Final Report Summary - CPCE (Constituent political cultures of Europe)

Political culture in Europe has been the focus of intense interest recently as scholars ask whether a pan-European set of identities and attitudes are developing in line with enhanced institutional integration (Sturm and Dieringer 2005; Mair 2004; Reinhard 2001; Fossum 2001; Mamadouh 1999; Eatwell 1997; Leonard 1993; Smith 1993). CPCE offers a radically different perspective. It grounds a European political culture in the interaction of multiple constituent political cultures that are generated by demographic and institutional variation at the regional level. Drawing on grid/group theory CPCE sees in regions the building blocks of any state (and any eventual supra-state) political culture. It distinguishes between two types of constituent cultures (regional versus sub-state) and argues that each offers distinct socialization routes for citizens.
CPCE provides a first systematic mapping of the multiple and overlapping political cultures in Europe.
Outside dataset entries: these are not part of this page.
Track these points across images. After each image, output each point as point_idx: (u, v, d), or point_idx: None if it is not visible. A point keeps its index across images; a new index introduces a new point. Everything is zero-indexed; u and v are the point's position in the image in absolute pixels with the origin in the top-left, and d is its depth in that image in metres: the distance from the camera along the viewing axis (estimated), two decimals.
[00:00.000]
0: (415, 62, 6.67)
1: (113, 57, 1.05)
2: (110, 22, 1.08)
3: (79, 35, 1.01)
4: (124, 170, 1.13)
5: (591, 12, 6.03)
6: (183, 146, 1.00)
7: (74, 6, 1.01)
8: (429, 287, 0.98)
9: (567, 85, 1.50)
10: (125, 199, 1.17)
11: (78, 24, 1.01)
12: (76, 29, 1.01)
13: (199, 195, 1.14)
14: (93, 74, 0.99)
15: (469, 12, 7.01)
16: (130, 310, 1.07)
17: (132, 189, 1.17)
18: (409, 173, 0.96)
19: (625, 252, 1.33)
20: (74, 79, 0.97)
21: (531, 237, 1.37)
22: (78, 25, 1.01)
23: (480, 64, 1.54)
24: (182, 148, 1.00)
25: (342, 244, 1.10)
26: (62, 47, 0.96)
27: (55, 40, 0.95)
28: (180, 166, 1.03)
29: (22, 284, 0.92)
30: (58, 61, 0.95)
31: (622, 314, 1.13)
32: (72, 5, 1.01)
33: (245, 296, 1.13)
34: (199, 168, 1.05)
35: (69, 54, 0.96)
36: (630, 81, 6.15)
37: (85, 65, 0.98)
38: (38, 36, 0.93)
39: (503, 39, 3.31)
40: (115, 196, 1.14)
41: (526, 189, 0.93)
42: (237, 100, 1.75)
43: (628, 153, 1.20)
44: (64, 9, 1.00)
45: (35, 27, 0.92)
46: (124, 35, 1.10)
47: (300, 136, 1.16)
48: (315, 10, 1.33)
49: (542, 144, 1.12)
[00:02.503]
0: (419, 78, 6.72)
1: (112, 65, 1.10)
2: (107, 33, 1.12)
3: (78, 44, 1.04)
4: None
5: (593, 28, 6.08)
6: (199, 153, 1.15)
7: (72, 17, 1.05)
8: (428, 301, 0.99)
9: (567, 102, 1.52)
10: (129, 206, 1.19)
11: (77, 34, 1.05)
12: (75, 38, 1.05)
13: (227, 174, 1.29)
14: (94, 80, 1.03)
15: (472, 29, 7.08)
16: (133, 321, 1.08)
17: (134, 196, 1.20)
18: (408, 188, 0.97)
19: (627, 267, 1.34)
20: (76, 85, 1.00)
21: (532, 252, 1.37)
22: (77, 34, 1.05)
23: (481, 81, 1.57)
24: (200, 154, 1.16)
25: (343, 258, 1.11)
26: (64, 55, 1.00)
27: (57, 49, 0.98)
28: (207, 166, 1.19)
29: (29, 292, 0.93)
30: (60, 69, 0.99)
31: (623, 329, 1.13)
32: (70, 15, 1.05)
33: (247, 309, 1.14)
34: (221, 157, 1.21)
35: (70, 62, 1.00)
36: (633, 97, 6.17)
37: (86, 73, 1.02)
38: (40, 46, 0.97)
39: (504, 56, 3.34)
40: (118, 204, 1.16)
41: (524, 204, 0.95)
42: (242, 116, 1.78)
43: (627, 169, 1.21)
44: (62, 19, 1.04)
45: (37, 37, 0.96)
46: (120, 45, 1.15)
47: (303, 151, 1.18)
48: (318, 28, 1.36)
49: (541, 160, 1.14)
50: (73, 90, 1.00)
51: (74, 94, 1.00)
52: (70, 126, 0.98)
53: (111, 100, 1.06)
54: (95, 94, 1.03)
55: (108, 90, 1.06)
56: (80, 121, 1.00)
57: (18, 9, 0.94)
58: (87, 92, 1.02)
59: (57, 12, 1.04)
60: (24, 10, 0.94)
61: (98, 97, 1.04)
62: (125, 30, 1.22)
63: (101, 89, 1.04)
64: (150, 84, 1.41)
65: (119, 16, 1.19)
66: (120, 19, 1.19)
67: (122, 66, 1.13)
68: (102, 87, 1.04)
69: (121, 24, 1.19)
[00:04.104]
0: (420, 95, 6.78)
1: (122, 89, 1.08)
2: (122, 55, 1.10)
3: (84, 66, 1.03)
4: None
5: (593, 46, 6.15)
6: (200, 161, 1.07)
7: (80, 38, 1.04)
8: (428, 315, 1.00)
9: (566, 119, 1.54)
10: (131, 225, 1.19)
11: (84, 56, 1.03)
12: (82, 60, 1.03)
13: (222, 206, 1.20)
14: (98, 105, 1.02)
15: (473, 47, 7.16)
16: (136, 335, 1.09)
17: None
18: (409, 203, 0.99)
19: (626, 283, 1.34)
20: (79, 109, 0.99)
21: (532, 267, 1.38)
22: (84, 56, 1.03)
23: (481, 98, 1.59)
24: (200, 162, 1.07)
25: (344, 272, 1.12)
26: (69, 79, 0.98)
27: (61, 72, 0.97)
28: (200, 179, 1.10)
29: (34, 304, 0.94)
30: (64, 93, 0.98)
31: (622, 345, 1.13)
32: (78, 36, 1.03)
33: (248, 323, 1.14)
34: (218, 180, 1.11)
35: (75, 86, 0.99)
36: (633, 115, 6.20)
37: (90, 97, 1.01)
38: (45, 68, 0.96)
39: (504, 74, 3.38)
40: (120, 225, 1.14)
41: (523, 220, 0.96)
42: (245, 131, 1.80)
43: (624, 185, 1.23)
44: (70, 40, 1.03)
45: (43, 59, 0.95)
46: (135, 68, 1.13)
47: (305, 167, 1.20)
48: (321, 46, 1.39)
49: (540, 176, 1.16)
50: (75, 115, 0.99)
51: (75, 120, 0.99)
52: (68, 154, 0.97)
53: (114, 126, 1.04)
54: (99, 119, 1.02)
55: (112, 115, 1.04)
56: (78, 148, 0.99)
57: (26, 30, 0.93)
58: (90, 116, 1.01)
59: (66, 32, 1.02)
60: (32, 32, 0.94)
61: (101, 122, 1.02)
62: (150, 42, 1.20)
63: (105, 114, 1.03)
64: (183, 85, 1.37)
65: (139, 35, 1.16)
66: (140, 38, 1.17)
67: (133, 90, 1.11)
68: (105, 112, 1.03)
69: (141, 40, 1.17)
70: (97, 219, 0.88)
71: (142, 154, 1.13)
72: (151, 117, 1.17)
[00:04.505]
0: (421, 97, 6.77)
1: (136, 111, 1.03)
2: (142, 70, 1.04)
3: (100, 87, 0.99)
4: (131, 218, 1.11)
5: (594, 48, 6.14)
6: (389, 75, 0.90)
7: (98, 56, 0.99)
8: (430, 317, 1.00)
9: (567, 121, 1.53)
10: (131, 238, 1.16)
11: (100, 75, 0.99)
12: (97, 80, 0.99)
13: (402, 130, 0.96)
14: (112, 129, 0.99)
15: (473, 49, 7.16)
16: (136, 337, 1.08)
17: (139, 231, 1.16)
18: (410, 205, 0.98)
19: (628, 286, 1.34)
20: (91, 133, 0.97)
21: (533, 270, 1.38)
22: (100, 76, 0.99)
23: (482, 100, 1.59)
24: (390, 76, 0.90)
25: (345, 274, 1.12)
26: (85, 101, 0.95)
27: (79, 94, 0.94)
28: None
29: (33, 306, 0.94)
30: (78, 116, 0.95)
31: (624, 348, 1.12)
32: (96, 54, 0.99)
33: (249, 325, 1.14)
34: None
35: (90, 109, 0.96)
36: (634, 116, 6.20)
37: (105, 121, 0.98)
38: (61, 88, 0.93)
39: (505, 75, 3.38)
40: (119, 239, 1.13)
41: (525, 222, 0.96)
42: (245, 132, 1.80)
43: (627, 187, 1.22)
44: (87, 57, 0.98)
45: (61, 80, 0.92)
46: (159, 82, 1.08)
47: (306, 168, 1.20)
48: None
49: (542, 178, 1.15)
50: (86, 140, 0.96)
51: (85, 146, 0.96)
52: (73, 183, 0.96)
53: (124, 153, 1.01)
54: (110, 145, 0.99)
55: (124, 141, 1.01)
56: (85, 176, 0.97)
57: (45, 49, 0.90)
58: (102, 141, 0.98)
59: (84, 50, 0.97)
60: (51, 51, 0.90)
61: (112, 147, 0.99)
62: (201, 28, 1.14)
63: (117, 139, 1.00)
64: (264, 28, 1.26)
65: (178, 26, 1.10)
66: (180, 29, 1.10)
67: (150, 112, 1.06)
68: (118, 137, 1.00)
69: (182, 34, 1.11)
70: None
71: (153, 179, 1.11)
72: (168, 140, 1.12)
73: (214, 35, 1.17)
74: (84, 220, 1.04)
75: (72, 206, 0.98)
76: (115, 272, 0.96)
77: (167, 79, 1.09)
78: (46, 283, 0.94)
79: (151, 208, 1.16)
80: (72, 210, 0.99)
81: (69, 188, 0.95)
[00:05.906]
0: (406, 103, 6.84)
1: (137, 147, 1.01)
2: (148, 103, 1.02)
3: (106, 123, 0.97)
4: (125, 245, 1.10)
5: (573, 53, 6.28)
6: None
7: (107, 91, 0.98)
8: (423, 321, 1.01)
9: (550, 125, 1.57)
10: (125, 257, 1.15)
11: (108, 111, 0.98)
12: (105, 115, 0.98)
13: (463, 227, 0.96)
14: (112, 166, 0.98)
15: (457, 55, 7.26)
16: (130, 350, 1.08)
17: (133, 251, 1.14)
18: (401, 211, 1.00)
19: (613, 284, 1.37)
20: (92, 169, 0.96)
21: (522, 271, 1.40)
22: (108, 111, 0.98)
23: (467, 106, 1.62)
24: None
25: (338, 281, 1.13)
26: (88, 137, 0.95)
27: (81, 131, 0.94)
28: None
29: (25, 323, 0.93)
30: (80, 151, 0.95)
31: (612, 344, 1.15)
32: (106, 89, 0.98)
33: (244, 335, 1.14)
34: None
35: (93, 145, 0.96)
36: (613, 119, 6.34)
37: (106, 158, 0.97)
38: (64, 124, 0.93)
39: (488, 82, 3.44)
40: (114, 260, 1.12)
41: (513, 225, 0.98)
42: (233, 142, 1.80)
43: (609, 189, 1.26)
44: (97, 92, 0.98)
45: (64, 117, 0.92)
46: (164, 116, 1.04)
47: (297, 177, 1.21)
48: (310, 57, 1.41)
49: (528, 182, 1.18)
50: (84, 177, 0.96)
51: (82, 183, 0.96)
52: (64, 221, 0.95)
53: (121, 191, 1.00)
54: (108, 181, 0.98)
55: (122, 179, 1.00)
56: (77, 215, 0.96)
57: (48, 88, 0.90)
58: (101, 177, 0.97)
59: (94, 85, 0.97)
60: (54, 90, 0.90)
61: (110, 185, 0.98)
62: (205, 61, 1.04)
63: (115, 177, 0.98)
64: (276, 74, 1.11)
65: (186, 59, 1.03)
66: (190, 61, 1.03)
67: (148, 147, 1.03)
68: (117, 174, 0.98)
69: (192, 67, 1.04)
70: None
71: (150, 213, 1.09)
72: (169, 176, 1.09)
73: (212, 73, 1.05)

It locates the constituent regional and sub-state political cultures in 18 Western European states, clarifies the socialization processes that set these two types of cultures apart, develops indicators for predicting the presence of constituent cultures and last, identifies their impact on individuals and regions.
The project has resulted in two edited collections (Henderson 2010; Henderson, Jeffery, Wincott and Wyn Jones 2013) seven articles or chapters and 25 conference papers or invited talks. The applicant has applied for and won a further eight grants, often as part of teams now investigating different aspects of regional political cultures, and two further grant applications on methods of quantitative analysis.

The key findings suggest that we may distinguish between ‘hard’ regional political cultures in bounded territorial units and ‘soft’ regional variants of state-wide political cultures. The articles show how features of regional political cultures, such as regional identity, affect the propensity to vote in regional elections, the extent of regional and state-wide solidarity as well as support for regional legislative autonomy. Furthermore, in an analysis of voting in simultaneous regional and state-wide elections in Ukraine the research suggests that regional political cultures need not have strong legislative authority to ensure their continued impact. Last, working as part of a team now examining multi-level citizenship in Europe the researcher has helped to create a framework for data collection and analysis that is now being applied in North and South America and Eastern Europe, thus extending research findings beyond the initial cases in CPCE.